Entries supplied.

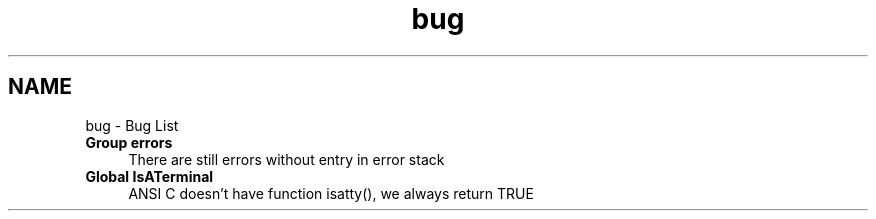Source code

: .TH "bug" 3 "29 Jan 2009" "Version Patchlevel 20" "CFLIB - Flexible Configuration Library" \" -*- nroff -*-
.ad l
.nh
.SH NAME
bug \- Bug List 
 
.IP "\fBGroup \fBerrors\fP \fP" 1c
There are still errors without entry in error stack
.PP
.PP
.PP
 
.IP "\fBGlobal \fBIsATerminal\fP \fP" 1c
ANSI C doesn't have function isatty(), we always return TRUE
.PP
.PP

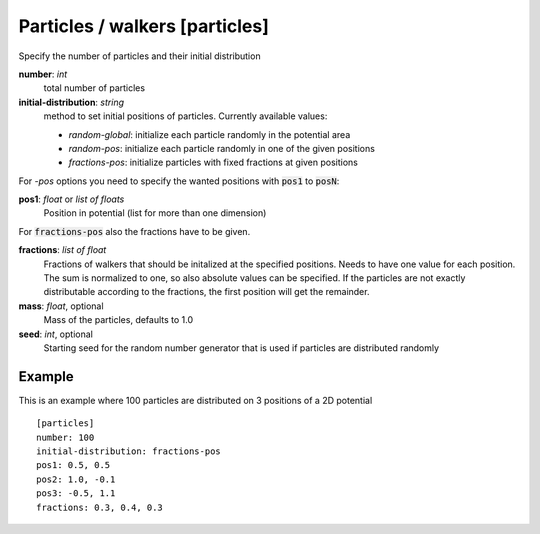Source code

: .. _particles:

Particles / walkers [particles]
*******************************

Specify the number of particles and their initial distribution


**number**: *int*
  total number of particles

**initial-distribution**: *string*
  method to set initial positions of particles. Currently available values:

  * *random-global*: initialize each particle randomly in the potential area
  * *random-pos*: initialize each particle randomly in one of the given positions
  * *fractions-pos*: initialize particles with fixed fractions at given positions

For *-pos* options you need to specify the wanted positions with :code:`pos1` to :code:`posN`:

**pos1**: *float* or *list of floats*
  Position in potential (list for more than one dimension)

For :code:`fractions-pos` also the fractions have to be given.

**fractions**: *list of float*
  Fractions of walkers that should be initalized at the specified positions.
  Needs to have one value for each position.
  The sum is normalized to one, so also absolute values can be specified.
  If the particles are not exactly distributable according to the fractions, the first position will get the remainder.

**mass**: *float*, optional
  Mass of the particles, defaults to 1.0

**seed**: *int*, optional
  Starting seed for the random number generator that is used if particles are distributed randomly


Example
^^^^^^^

This is an example where 100 particles are distributed on 3 positions of a 2D potential
::

  [particles]
  number: 100
  initial-distribution: fractions-pos
  pos1: 0.5, 0.5
  pos2: 1.0, -0.1
  pos3: -0.5, 1.1
  fractions: 0.3, 0.4, 0.3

Directions for this task.
Would you repeat exactly, and only, the lines from the start of the records above through the line containing "Position in potential", with the pictures omitted?

Output for this exercise.
Source code

: .TH "bug" 3 "29 Jan 2009" "Version Patchlevel 20" "CFLIB - Flexible Configuration Library" \" -*- nroff -*-
.ad l
.nh
.SH NAME
bug \- Bug List 
 
.IP "\fBGroup \fBerrors\fP \fP" 1c
There are still errors without entry in error stack
.PP
.PP
.PP
 
.IP "\fBGlobal \fBIsATerminal\fP \fP" 1c
ANSI C doesn't have function isatty(), we always return TRUE
.PP
.PP

Source code

: .. _particles:

Particles / walkers [particles]
*******************************

Specify the number of particles and their initial distribution


**number**: *int*
  total number of particles

**initial-distribution**: *string*
  method to set initial positions of particles. Currently available values:

  * *random-global*: initialize each particle randomly in the potential area
  * *random-pos*: initialize each particle randomly in one of the given positions
  * *fractions-pos*: initialize particles with fixed fractions at given positions

For *-pos* options you need to specify the wanted positions with :code:`pos1` to :code:`posN`:

**pos1**: *float* or *list of floats*
  Position in potential (list for more than one dimension)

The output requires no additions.